What HRM Can’t Do (Yet)
Here’s where the story gets less rosy:
- No General Language Understanding: HRM hasn’t been tested on reading comprehension, translation, or any standard NLP tasks
- Narrow Specialization: Excels at algorithmic puzzles but unproven on open-ended reasoning
- Scalability Unknown: Will the architecture work at larger scales? Nobody knows
- Implementation Complexity: Requires custom CUDA kernels and complex training procedures
The Survivorship Bias Problem
The viral thread exemplifies classic survivorship bias—showing only where HRM wins. It’s like a basketball player showing only their made shots. What about:
- Tasks where HRM fails?
- Benchmarks where traditional models excel?

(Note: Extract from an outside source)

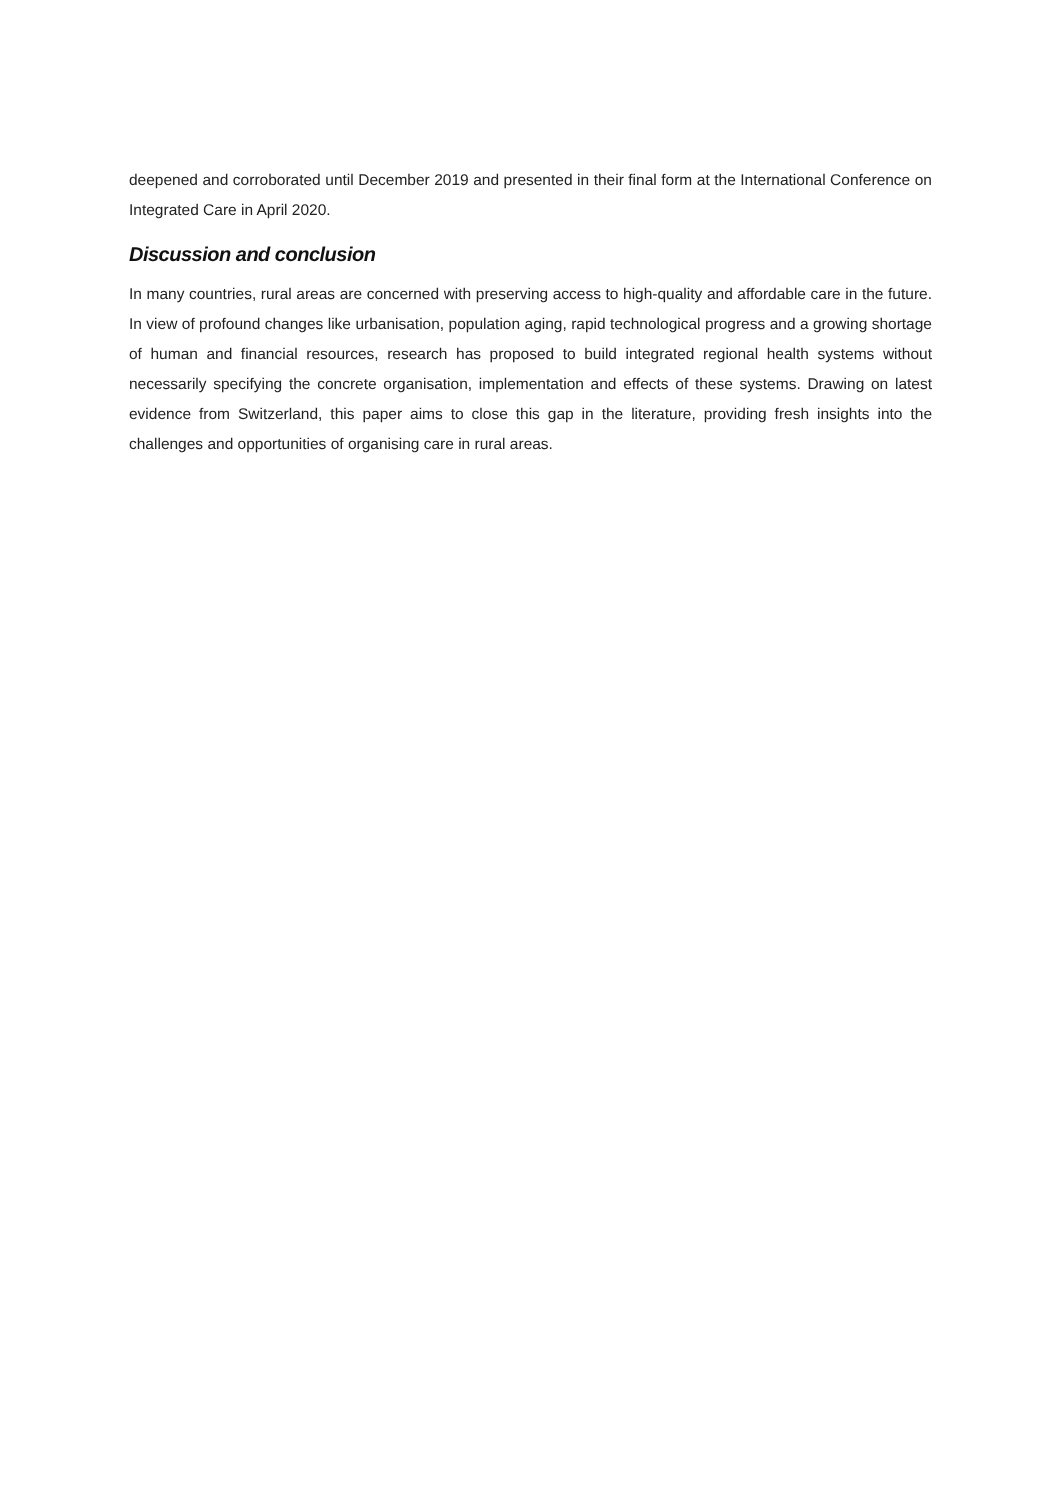deepened and corroborated until December 2019 and presented in their final form at the International Conference on Integrated Care in April 2020.
Discussion and conclusion
In many countries, rural areas are concerned with preserving access to high-quality and affordable care in the future. In view of profound changes like urbanisation, population aging, rapid technological progress and a growing shortage of human and financial resources, research has proposed to build integrated regional health systems without necessarily specifying the concrete organisation, implementation and effects of these systems. Drawing on latest evidence from Switzerland, this paper aims to close this gap in the literature, providing fresh insights into the challenges and opportunities of organising care in rural areas.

- Real-world applications beyond puzzles?
This selective reporting makes it impossible to assess HRM’s true capabilities and limitations.
Why This Matters for AI’s Future
Despite the hype and limitations, HRM represents something important: a fundamentally different approach to AI reasoning. While everyone else is making transformers bigger, HRM suggests that architectural innovation might matter more than scale.
Key insights for the field:
- Biological inspiration works: Brain-like hierarchical processing shows promise
- Language isn’t everything: Direct latent reasoning avoids conversion overhead
- Specialization has value: Not every model needs to do everything
- Data efficiency is possible: Smart architectures can learn from fewer examples
The Verdict: Revolutionary But Not Ready
HRM is simultaneously overhyped and genuinely innovative. It’s not the general intelligence breakthrough that viral posts suggest, but it’s also not just another incremental improvement.
What HRM is:
- A clever specialized architecture for algorithmic reasoning
- Proof that small models can excel in specific domains
- An important research direction for efficient AI
- A reminder that bigger isn’t always better
What HRM isn’t:
- A replacement for general-purpose language models
- Proven at scale or on diverse tasks
- Peer-reviewed or independently validated
- The “future of AI” (at least not yet)
Looking Forward
HRM’s approach might inspire the next generation of AI architectures. Imagine combining:
- HRM’s efficient latent reasoning for logical tasks
- Traditional transformers for language understanding
- Specialized modules for different cognitive functions
This modular, brain-inspired future might deliver both efficiency and capability. But for now, HRM remains a fascinating glimpse of one possible path forward—not the destination itself.
The real test will come when:
- Independent researchers reproduce the results
- The architecture is tested on diverse benchmarks
- Someone tries scaling it up
- Real-world applications emerge
Until then, appreciate HRM for what it is: a bold experiment in thinking differently about AI reasoning. Just don’t believe everything you read in viral threads.
Want to dive deeper? Check out the actual paper (not the incorrect arxiv ID from the viral post) and the official implementation. And remember: in AI, as in investing, if something sounds too good to be true, it usually needs more context.